* _CHALLENGES_
1. From the post on type III sums of squares, write out the passage starting with "There are situations" and going on through "sums of squares.".
2. In the post on type III sums of squares, what are SAS and lme said to be clearly using differently?

* _EXTRACTED TEXT_

+ + + +

For testing the effects of a main effect, the null model is constraining
the main effect in a manner that depends on the parameterisation.

There are situations where it makes sense to fit interactions without
main effects, and it is clear what constraint on the main effect is the
relevant null (with an interaction between a factor and a variable,
does one want all lines to go though the same point, or through
perhaps the origin?), but that situation is unusual.  For lines that
are separate or all through the one point, one does not need
type III sums of squares.

Analyses often or frequently have enough genuine complications
worrying (unless it is blindingly obvious that one ought to worry
about it) without the rarely relevant complication of attending to a
type III sum of squares.

I'd guess that SAS and lme are, effectively, making different
assumptions about the intended generalisation.  They are
clearly using different denominator degrees of freedom for F.

+ + + +

* _INFORMATION SHOWN_
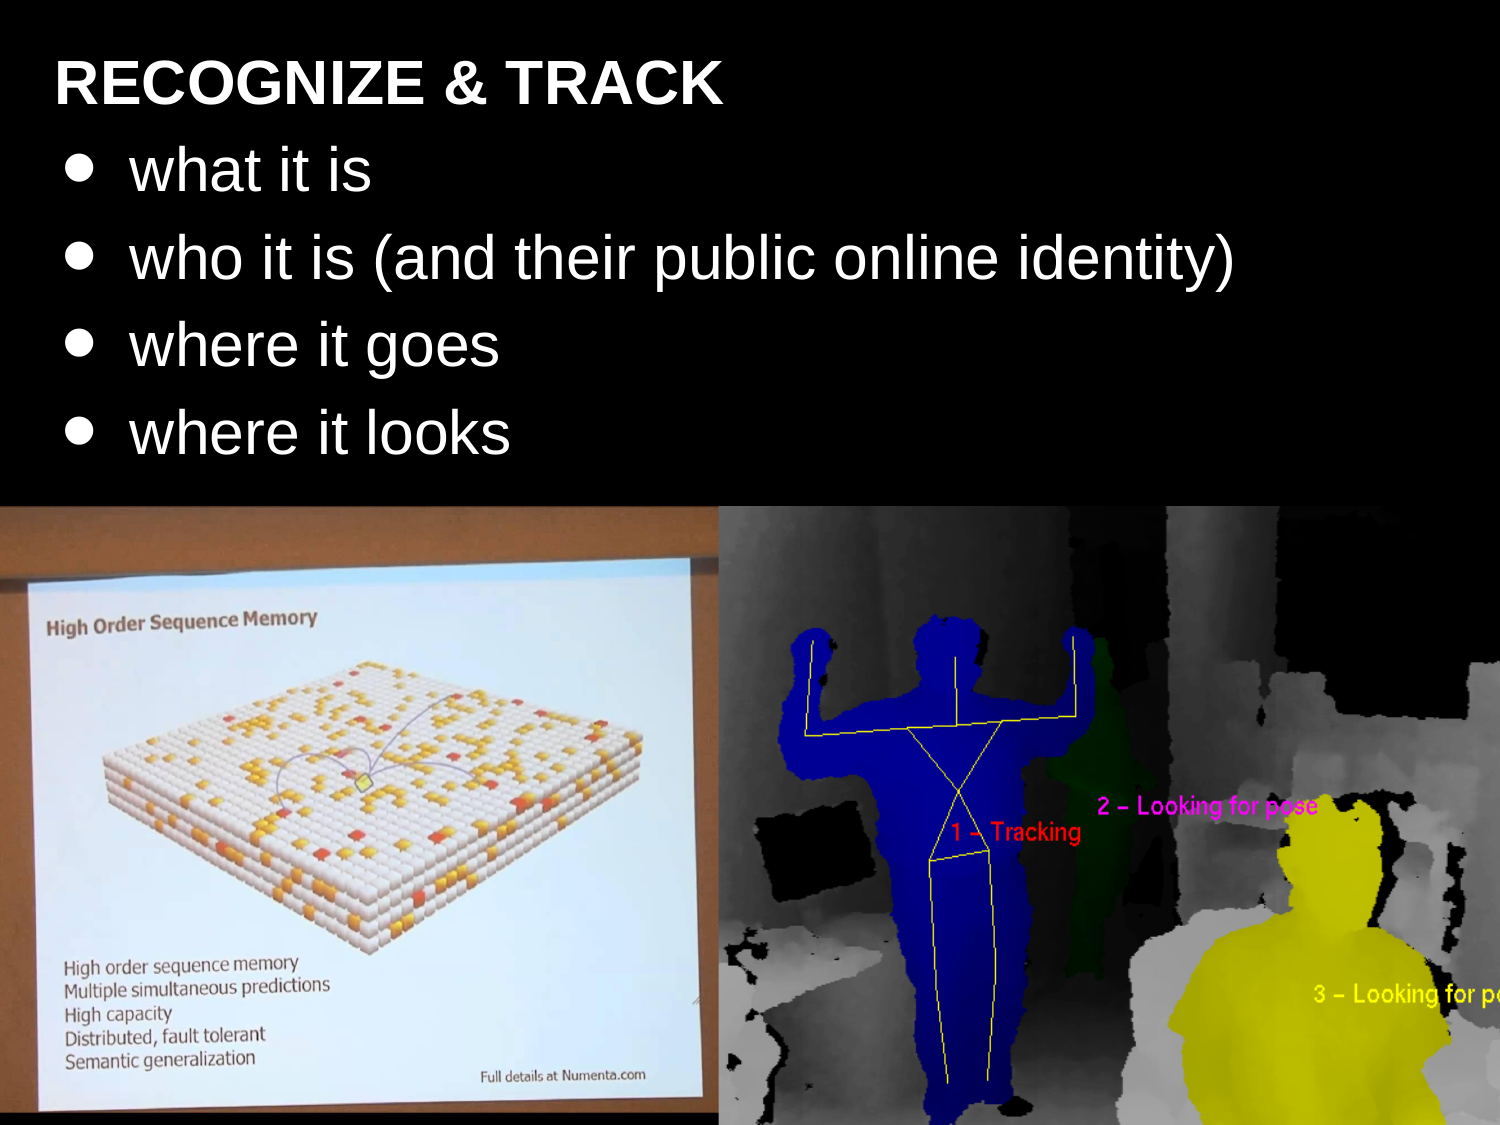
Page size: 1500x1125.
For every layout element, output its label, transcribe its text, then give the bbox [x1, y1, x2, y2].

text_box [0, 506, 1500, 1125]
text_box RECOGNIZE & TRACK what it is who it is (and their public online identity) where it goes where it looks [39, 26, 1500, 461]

+ + + +

* _SOLUTION LIST_
1.
There are situations where it makes sense to fit interactions without
main effects, and it is clear what constraint on the main effect is the
relevant null (with an interaction between a factor and a variable,
does one want all lines to go though the same point, or through
perhaps the origin?), but that situation is unusual.  For lines that
are separate or all through the one point, one does not need
type III sums of squares.

2. Different denominator degrees of freedom for F.